— TASK GOAL —
Output the material exactly, line by line.

— SOURCE DATA —
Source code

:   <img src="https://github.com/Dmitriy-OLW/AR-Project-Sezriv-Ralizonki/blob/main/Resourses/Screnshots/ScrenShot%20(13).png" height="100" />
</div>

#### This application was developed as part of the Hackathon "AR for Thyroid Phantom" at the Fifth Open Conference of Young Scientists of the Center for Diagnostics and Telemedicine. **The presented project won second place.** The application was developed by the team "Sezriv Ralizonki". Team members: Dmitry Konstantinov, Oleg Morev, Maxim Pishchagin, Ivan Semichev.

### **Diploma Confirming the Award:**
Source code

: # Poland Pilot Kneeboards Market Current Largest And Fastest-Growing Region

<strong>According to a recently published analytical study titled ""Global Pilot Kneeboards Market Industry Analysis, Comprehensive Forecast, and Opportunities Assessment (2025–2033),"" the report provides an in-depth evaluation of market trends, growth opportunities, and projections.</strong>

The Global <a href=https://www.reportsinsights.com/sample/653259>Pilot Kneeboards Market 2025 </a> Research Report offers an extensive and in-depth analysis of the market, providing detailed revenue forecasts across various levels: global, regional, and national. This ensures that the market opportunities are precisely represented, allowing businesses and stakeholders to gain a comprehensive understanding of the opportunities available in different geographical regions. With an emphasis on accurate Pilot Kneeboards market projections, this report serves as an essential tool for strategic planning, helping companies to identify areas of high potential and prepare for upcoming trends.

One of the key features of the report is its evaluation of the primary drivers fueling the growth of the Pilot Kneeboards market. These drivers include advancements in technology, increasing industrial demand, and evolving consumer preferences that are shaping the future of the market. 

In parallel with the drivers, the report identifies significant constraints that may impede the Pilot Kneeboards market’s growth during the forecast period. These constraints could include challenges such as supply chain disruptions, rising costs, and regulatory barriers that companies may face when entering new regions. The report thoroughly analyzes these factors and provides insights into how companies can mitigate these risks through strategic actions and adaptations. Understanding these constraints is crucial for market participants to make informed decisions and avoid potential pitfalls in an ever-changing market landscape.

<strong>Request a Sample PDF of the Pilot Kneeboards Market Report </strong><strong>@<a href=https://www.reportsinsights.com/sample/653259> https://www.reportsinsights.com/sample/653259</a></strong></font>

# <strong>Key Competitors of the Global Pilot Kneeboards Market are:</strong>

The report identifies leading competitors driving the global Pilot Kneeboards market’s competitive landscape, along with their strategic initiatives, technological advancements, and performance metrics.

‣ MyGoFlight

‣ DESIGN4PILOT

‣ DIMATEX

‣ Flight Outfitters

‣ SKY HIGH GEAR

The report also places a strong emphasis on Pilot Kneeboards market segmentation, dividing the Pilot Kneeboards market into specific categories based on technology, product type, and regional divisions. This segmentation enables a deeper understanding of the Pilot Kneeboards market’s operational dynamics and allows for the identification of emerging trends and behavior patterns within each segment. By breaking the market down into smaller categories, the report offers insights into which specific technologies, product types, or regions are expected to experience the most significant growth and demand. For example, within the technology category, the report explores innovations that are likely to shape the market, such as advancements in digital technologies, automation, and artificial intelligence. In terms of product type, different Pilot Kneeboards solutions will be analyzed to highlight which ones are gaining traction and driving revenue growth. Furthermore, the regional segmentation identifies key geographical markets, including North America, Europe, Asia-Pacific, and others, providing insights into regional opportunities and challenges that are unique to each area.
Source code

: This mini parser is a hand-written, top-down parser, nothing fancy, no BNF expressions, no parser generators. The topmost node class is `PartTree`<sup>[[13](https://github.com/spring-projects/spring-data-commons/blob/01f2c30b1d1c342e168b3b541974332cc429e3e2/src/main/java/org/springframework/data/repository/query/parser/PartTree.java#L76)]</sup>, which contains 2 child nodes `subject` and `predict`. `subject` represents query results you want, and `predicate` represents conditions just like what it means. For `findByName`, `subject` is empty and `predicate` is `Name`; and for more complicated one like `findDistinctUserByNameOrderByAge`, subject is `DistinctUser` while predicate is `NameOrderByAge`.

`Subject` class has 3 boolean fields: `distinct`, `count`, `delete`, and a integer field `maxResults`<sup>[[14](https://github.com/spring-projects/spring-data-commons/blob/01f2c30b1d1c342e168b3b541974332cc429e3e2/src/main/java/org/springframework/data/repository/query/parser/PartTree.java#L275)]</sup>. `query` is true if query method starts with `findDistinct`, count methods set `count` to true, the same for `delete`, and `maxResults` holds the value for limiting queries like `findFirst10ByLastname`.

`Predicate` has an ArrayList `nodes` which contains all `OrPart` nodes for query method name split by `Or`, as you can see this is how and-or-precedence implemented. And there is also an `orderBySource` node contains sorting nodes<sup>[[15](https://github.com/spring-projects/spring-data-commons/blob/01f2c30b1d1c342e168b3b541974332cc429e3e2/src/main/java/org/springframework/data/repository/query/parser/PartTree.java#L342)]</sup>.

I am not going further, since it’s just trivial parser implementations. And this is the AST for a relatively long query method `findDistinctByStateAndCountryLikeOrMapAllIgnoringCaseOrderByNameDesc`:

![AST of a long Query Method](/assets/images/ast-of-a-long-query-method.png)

— EXERCISE ANSWER —
Source code

:   <img src="https://github.com/Dmitriy-OLW/AR-Project-Sezriv-Ralizonki/blob/main/Resourses/Screnshots/ScrenShot%20(13).png" height="100" />
</div>

#### This application was developed as part of the Hackathon "AR for Thyroid Phantom" at the Fifth Open Conference of Young Scientists of the Center for Diagnostics and Telemedicine. **The presented project won second place.** The application was developed by the team "Sezriv Ralizonki". Team members: Dmitry Konstantinov, Oleg Morev, Maxim Pishchagin, Ivan Semichev.

### **Diploma Confirming the Award:**
Source code

: # Poland Pilot Kneeboards Market Current Largest And Fastest-Growing Region

<strong>According to a recently published analytical study titled ""Global Pilot Kneeboards Market Industry Analysis, Comprehensive Forecast, and Opportunities Assessment (2025–2033),"" the report provides an in-depth evaluation of market trends, growth opportunities, and projections.</strong>

The Global <a href=https://www.reportsinsights.com/sample/653259>Pilot Kneeboards Market 2025 </a> Research Report offers an extensive and in-depth analysis of the market, providing detailed revenue forecasts across various levels: global, regional, and national. This ensures that the market opportunities are precisely represented, allowing businesses and stakeholders to gain a comprehensive understanding of the opportunities available in different geographical regions. With an emphasis on accurate Pilot Kneeboards market projections, this report serves as an essential tool for strategic planning, helping companies to identify areas of high potential and prepare for upcoming trends.

One of the key features of the report is its evaluation of the primary drivers fueling the growth of the Pilot Kneeboards market. These drivers include advancements in technology, increasing industrial demand, and evolving consumer preferences that are shaping the future of the market. 

In parallel with the drivers, the report identifies significant constraints that may impede the Pilot Kneeboards market’s growth during the forecast period. These constraints could include challenges such as supply chain disruptions, rising costs, and regulatory barriers that companies may face when entering new regions. The report thoroughly analyzes these factors and provides insights into how companies can mitigate these risks through strategic actions and adaptations. Understanding these constraints is crucial for market participants to make informed decisions and avoid potential pitfalls in an ever-changing market landscape.

<strong>Request a Sample PDF of the Pilot Kneeboards Market Report </strong><strong>@<a href=https://www.reportsinsights.com/sample/653259> https://www.reportsinsights.com/sample/653259</a></strong></font>

# <strong>Key Competitors of the Global Pilot Kneeboards Market are:</strong>

The report identifies leading competitors driving the global Pilot Kneeboards market’s competitive landscape, along with their strategic initiatives, technological advancements, and performance metrics.

‣ MyGoFlight

‣ DESIGN4PILOT

‣ DIMATEX

‣ Flight Outfitters

‣ SKY HIGH GEAR

The report also places a strong emphasis on Pilot Kneeboards market segmentation, dividing the Pilot Kneeboards market into specific categories based on technology, product type, and regional divisions. This segmentation enables a deeper understanding of the Pilot Kneeboards market’s operational dynamics and allows for the identification of emerging trends and behavior patterns within each segment. By breaking the market down into smaller categories, the report offers insights into which specific technologies, product types, or regions are expected to experience the most significant growth and demand. For example, within the technology category, the report explores innovations that are likely to shape the market, such as advancements in digital technologies, automation, and artificial intelligence. In terms of product type, different Pilot Kneeboards solutions will be analyzed to highlight which ones are gaining traction and driving revenue growth. Furthermore, the regional segmentation identifies key geographical markets, including North America, Europe, Asia-Pacific, and others, providing insights into regional opportunities and challenges that are unique to each area.
Source code

: This mini parser is a hand-written, top-down parser, nothing fancy, no BNF expressions, no parser generators. The topmost node class is `PartTree`<sup>[[13](https://github.com/spring-projects/spring-data-commons/blob/01f2c30b1d1c342e168b3b541974332cc429e3e2/src/main/java/org/springframework/data/repository/query/parser/PartTree.java#L76)]</sup>, which contains 2 child nodes `subject` and `predict`. `subject` represents query results you want, and `predicate` represents conditions just like what it means. For `findByName`, `subject` is empty and `predicate` is `Name`; and for more complicated one like `findDistinctUserByNameOrderByAge`, subject is `DistinctUser` while predicate is `NameOrderByAge`.

`Subject` class has 3 boolean fields: `distinct`, `count`, `delete`, and a integer field `maxResults`<sup>[[14](https://github.com/spring-projects/spring-data-commons/blob/01f2c30b1d1c342e168b3b541974332cc429e3e2/src/main/java/org/springframework/data/repository/query/parser/PartTree.java#L275)]</sup>. `query` is true if query method starts with `findDistinct`, count methods set `count` to true, the same for `delete`, and `maxResults` holds the value for limiting queries like `findFirst10ByLastname`.

`Predicate` has an ArrayList `nodes` which contains all `OrPart` nodes for query method name split by `Or`, as you can see this is how and-or-precedence implemented. And there is also an `orderBySource` node contains sorting nodes<sup>[[15](https://github.com/spring-projects/spring-data-commons/blob/01f2c30b1d1c342e168b3b541974332cc429e3e2/src/main/java/org/springframework/data/repository/query/parser/PartTree.java#L342)]</sup>.

I am not going further, since it’s just trivial parser implementations. And this is the AST for a relatively long query method `findDistinctByStateAndCountryLikeOrMapAllIgnoringCaseOrderByNameDesc`:

![AST of a long Query Method](/assets/images/ast-of-a-long-query-method.png)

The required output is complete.